Soil nitrogen availability determines the CO₂ fertilization effect on tree species (Neolamarckia cadamba): growth and physiological evidence

Urban plantation species experience multiple stresses. Among these, the two significant challenges are increasing atmospheric CO2 concentration and nutrient-depleted soils, which significantly impede growth, development, as well as the adaptation and mitigation capacity of plant species.

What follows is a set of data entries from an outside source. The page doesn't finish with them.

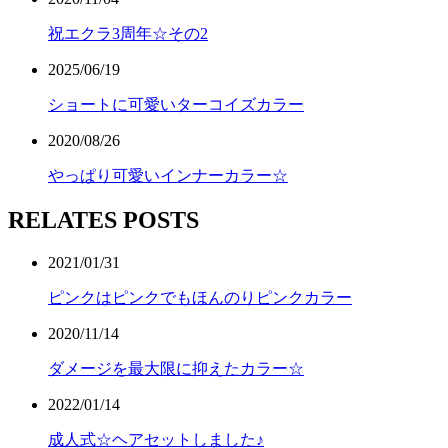
祝エクラ3周年☆その2
2025/06/19
ショートに可愛いターコイズカラー
2020/08/26
やっぱり可愛いインナーカラー☆
RELATES POSTS
2021/01/31
ピンクはピンクでもほんのりピンクカラー
2020/11/14
ダメージを最大限に抑えたカラー☆
2022/01/14
成人式☆ヘアセットしました♪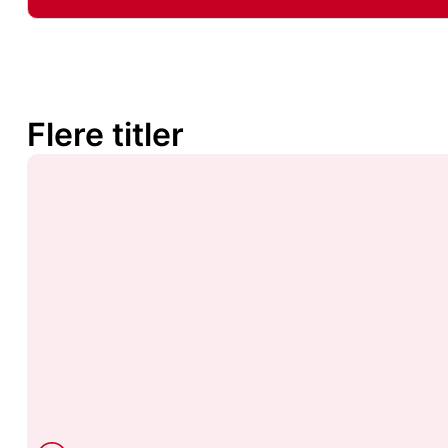
Flere titler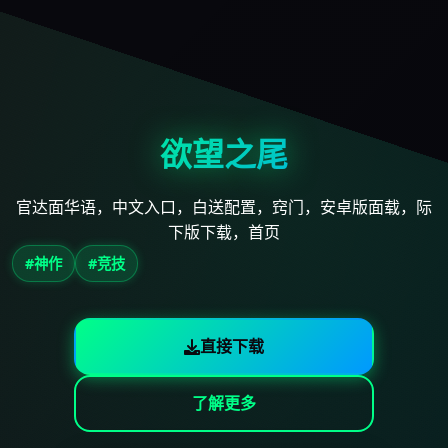
欲望之尾
官达面华语，中文入口，白送配置，窍门，安卓版面载，际
下版下载，首页
#神作
#竞技
直接下载
了解更多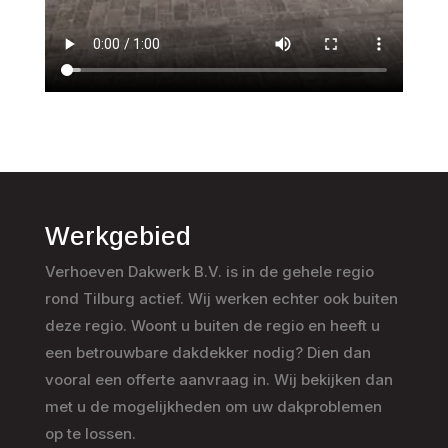
Werkgebied
Verhoeven Dakwerk B.V. is in de gehele regio
rond Tilburg actief. Wij werken echter ook buiten
deze regio. Woont u buiten de regio en heeft u
een betrouwbare dakdekker nodig? Dien dan
vooral een offerte aanvraag in. Wij bekijken dan
met u de mogelijkheden om uw dakproblemen
op te lossen.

This study hypothesized whether nitrogen availability improves CO2 fertilization effects and the growth of urban plantation tree species (Neolamarckia cadamba) under rising atmospheric CO2 concentration.The plants were grown in nitrogen regimes (low-N-200 Kg N ha(-1), medium-N-300 Kg N ha(-1), and high-N-500 Kg N ha(-1)) under elevated CO2 concentration (eCO(2); 800 +/- 20 mu molCO(2) mol(-1)) and ambient conditions (aCO(2;) 400 +/- 14 mu molCO(2) mol(-1)). We reported that growth and physiological traits were significantly improved under elevated CO2 concentration and applied nitrogen compared to low nitrogen and ambient CO2 concentration. The height, stem diameter, leaves, leaf area, and branches were increased by 25%, 13%, 12%, 6%, and 21%, respectively, under N-300 and eCO(2) than counterparts. The leaf CO2 assimilation, transpiration, and stomatal conductance were enhanced by 17%, 39%, and 57%, respectively, whereas water use efficiency declined under N-300 and eCO(2) but slightly increased in eCO(2) and N-500. We inferred that nitrogen management practices would improve the benefits of rising atmospheric CO2 concentration, resulting in improved plant growth and development and better adaptive physiological response and mitigation potential of plantation species.